Optimal prediction in the linearly transformed spiked model

Stochastics Seminar
Thursday, September 21, 2017 - 15:05
1 hour (actually 50 minutes)
Skiles 006
University of Pennsylvania, Wharton School
We consider the $\textit{linearly transformed spiked model}$, where observations $Y_i$ are noisy linear transforms of unobserved signals of interest $X_i$: $$Y_i = A_i X_i + \varepsilon_i,$$ for $i=1,\ldots,n$. The transform matrices $A_i$ are also observed. We model $X_i$ as random vectors lying on an unknown low-dimensional space. How should we predict the unobserved signals (regression coefficients) $X_i$? The naive approach of performing regression for each observation separately is inaccurate due to the large noise. Instead, we develop optimal linear empirical Bayes methods for predicting $X_i$ by "borrowing strength'' across the different samples. Our methods are applicable to large datasets and rely on weak moment assumptions. The analysis is based on random matrix theory.

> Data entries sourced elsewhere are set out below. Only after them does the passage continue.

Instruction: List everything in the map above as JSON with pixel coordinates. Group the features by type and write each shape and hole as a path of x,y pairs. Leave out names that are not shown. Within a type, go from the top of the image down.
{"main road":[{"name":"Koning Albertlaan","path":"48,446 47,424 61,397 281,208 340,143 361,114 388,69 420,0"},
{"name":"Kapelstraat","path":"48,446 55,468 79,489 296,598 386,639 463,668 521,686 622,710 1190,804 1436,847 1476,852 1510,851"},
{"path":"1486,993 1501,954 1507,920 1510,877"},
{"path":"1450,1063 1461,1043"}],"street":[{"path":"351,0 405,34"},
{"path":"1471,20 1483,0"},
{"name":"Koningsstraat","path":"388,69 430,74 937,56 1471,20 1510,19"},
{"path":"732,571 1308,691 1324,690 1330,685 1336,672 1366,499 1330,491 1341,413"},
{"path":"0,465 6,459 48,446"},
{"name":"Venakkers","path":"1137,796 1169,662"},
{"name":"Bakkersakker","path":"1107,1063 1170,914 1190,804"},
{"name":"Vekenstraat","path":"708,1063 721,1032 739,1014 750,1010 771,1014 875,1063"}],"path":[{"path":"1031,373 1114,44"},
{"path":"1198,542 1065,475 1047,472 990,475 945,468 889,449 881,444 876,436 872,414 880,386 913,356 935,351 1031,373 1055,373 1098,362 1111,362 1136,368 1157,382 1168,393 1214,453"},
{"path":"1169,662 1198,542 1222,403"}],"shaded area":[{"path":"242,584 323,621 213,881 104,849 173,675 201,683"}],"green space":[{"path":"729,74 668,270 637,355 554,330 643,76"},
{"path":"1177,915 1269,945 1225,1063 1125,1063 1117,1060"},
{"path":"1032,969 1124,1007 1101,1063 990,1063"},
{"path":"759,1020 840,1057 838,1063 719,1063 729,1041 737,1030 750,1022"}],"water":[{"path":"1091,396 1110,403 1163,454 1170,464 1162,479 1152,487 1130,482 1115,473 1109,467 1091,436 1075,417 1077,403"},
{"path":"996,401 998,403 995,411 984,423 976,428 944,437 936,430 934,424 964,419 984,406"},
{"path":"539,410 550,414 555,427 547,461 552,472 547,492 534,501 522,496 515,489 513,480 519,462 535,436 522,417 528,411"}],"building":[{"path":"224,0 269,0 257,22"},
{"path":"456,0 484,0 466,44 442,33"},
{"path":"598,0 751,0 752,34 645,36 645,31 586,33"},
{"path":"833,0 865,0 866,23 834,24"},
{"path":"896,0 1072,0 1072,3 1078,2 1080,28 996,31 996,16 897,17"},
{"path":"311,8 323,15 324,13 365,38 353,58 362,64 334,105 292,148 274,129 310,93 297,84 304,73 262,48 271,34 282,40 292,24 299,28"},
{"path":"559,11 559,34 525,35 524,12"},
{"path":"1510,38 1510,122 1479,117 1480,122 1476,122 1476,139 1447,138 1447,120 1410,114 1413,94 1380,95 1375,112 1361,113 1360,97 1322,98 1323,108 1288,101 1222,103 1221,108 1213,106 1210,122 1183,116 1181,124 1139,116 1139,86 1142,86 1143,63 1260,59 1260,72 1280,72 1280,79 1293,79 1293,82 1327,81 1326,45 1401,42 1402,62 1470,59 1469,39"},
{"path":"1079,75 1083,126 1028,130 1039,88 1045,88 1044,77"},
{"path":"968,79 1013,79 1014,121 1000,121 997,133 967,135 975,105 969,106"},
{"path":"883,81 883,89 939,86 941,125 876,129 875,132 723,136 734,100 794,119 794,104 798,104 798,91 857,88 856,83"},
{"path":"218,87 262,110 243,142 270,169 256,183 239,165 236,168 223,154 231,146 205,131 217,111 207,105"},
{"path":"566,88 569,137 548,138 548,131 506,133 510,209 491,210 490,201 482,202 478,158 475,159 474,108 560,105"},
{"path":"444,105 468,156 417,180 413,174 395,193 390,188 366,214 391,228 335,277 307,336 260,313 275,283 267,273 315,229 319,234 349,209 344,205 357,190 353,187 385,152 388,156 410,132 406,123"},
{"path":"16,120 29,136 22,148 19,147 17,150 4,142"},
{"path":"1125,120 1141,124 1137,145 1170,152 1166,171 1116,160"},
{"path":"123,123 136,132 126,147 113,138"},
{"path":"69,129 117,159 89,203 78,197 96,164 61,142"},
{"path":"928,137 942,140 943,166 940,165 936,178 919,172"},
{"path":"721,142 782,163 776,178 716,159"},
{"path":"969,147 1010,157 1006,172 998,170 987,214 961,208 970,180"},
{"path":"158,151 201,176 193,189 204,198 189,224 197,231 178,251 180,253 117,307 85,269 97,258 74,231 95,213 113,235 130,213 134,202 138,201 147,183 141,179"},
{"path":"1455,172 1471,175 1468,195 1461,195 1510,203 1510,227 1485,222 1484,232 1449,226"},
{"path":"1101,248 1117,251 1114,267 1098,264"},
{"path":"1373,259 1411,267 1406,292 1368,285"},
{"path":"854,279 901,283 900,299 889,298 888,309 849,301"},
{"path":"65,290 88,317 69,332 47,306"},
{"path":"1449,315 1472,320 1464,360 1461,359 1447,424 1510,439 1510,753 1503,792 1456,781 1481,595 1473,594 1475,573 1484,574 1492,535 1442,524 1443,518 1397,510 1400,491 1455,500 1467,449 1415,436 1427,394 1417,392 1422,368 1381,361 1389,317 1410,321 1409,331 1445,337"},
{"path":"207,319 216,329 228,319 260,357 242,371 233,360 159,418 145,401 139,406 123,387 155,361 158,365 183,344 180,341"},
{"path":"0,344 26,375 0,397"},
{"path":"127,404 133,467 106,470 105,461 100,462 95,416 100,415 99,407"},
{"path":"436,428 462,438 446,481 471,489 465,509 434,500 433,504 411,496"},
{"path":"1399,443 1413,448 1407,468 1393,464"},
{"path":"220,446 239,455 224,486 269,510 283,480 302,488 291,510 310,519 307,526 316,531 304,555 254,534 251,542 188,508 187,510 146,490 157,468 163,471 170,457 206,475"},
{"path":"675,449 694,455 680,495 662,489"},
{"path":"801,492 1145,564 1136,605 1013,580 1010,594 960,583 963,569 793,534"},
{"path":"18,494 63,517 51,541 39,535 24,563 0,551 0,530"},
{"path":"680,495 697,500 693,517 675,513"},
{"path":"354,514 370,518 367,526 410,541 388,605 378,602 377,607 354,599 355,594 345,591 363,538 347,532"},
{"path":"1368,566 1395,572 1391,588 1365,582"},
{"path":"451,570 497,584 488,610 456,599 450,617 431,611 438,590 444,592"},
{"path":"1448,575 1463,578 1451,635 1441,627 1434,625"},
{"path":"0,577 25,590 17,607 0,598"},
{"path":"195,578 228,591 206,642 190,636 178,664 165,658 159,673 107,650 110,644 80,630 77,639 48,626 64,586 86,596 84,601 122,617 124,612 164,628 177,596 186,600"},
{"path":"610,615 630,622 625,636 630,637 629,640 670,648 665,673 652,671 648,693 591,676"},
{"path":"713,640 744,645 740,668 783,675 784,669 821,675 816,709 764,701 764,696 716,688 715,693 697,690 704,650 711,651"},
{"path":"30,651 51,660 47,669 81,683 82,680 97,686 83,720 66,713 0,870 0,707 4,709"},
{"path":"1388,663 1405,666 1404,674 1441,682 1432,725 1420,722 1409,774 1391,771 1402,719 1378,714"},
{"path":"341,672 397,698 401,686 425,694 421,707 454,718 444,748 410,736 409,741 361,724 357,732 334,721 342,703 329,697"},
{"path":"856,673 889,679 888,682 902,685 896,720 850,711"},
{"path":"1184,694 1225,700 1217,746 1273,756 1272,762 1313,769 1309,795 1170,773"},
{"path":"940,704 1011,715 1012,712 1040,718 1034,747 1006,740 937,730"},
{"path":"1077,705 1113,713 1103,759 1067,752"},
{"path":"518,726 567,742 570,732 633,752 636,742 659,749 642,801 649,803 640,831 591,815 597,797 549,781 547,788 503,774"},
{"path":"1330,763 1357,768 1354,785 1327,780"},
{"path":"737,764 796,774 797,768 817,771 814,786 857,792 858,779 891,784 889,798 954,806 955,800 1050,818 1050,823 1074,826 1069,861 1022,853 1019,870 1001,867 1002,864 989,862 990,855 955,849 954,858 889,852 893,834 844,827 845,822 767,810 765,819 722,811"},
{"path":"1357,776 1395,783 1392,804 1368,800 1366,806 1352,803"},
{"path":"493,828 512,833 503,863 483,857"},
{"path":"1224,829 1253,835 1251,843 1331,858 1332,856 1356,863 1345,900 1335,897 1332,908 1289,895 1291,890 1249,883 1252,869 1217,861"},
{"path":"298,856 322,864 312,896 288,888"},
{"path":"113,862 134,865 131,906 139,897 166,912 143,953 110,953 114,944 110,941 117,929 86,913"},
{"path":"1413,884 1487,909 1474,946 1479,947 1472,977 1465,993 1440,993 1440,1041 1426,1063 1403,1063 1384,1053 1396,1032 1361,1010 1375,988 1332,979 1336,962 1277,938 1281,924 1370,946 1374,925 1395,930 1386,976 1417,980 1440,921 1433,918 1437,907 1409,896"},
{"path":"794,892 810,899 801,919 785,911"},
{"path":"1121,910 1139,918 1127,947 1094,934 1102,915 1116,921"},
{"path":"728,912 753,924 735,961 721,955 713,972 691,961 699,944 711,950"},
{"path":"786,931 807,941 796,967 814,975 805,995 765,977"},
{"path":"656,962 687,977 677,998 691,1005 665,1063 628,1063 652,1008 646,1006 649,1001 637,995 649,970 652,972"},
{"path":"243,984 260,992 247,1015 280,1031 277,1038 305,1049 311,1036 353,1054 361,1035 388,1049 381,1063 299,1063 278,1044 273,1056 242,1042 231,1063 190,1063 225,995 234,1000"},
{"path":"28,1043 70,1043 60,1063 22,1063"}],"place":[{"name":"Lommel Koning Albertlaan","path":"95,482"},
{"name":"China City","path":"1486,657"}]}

We discuss applications to signal processing, deconvolution, cryo-electron microscopy, and missing data in the high-noise regime. For missing data, we show in simulations that our methods are faster, more robust to noise and to unequal sampling than well-known matrix completion methods. This is joint work with William Leeb and Amit Singer from Princeton, available as a preprint at arxiv.org/abs/1709.03393.